Stabilization and Validation of 3D Object Position Using Multimodal Sensor Fusion and Semantic Segmentation

M.P. Muresan, I. Giosan, S. Nedevschi

Sensors 2020, 20, 1110; doi:10.3390/s20041110, pp. 1-33.

The stabilization and validation process of the measured position of objects is an important step for high‐level perception functions and for the correct processing of sensory data. The goal of this process is to detect and handle inconsistencies between different sensor measurements, which result from the perception system. The aggregation of the detections from different sensors consists in the combination of the sensorial data in one common reference frame for each identified object, leading to the creation of a super‐sensor. The result of the data aggregation may end up with errors such as false detections, misplaced object cuboids or an incorrect number of objects in the scene. The stabilization and validation process is focused on mitigating these problems.

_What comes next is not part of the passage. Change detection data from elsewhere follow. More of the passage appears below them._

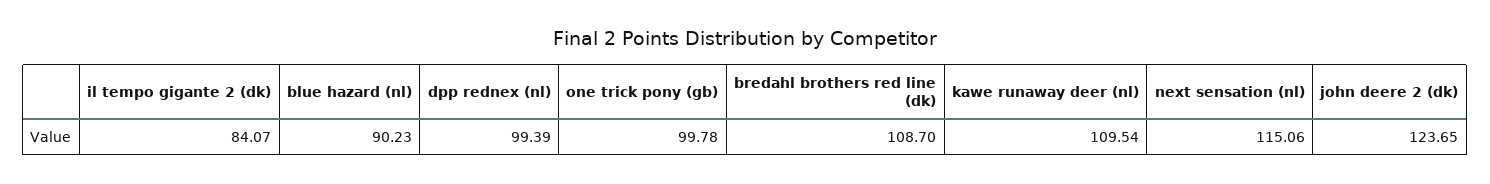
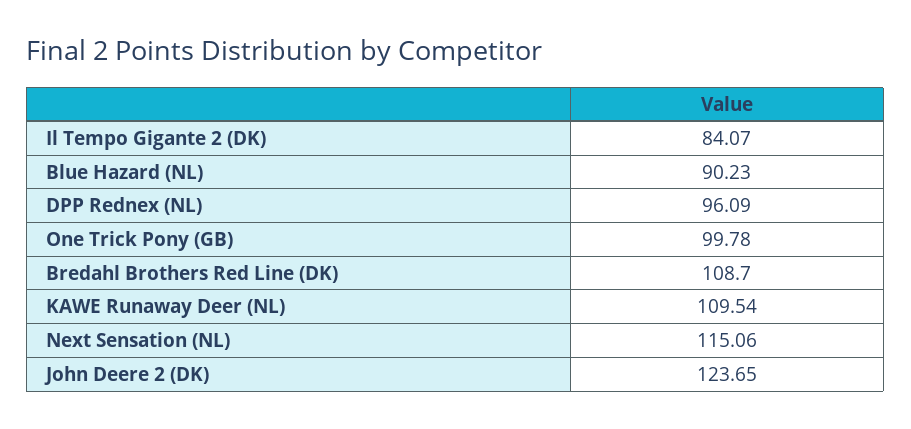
  {
    "il tempo gigante 2 (dk)": 84.07,
    "blue hazard (nl)": 90.23,
-   "dpp rednex (nl)": 99.39,
+   "dpp rednex (nl)": 96.09,
    "one trick pony (gb)": 99.78,
    "bredahl brothers red line (dk)": 108.7,
    "kawe runaway deer (nl)": 109.54,
    "next sensation (nl)": 115.06,
    "john deere 2 (dk)": 123.65
  }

The current paper proposes four contributions for solving the stabilization and validation task, for autonomous vehicles, using the following sensors: trifocal camera, fisheye camera, long‐range RADAR (Radio detection and ranging), and 4‐layer and 16‐layer LIDARs (Light Detection and Ranging). We propose two original data association methods used in the sensor fusion and tracking processes. The first data association algorithm is created for tracking LIDAR objects and combines multiple appearance and motion features in order to exploit the available information for road objects. The second novel data association algorithm is designed for trifocal camera objects and has the objective of finding measurement correspondences to sensor fused objects such that the super‐sensor data are enriched by adding the semantic class information. The implemented trifocal object association solution uses a novel polar association scheme combined with a decision tree to find the best hypothesis–measurement correlations. Another contribution we propose for stabilizing object position and unpredictable behavior of road objects, provided by multiple types of complementary sensors, is the use of a fusion approach based on the Unscented Kalman Filter and a single‐layer perceptron. The last novel contribution is related to the validation of the 3D object position, which is solved using a fuzzy logic technique combined with a semantic segmentation image. The proposed algorithms have a real‐time performance, achieving a cumulative running time of 90 ms, and have been evaluated using ground truth data extracted from a high‐precision GPS (global positioning system) with 2 cm accuracy, obtaining an average error of 0.8 m.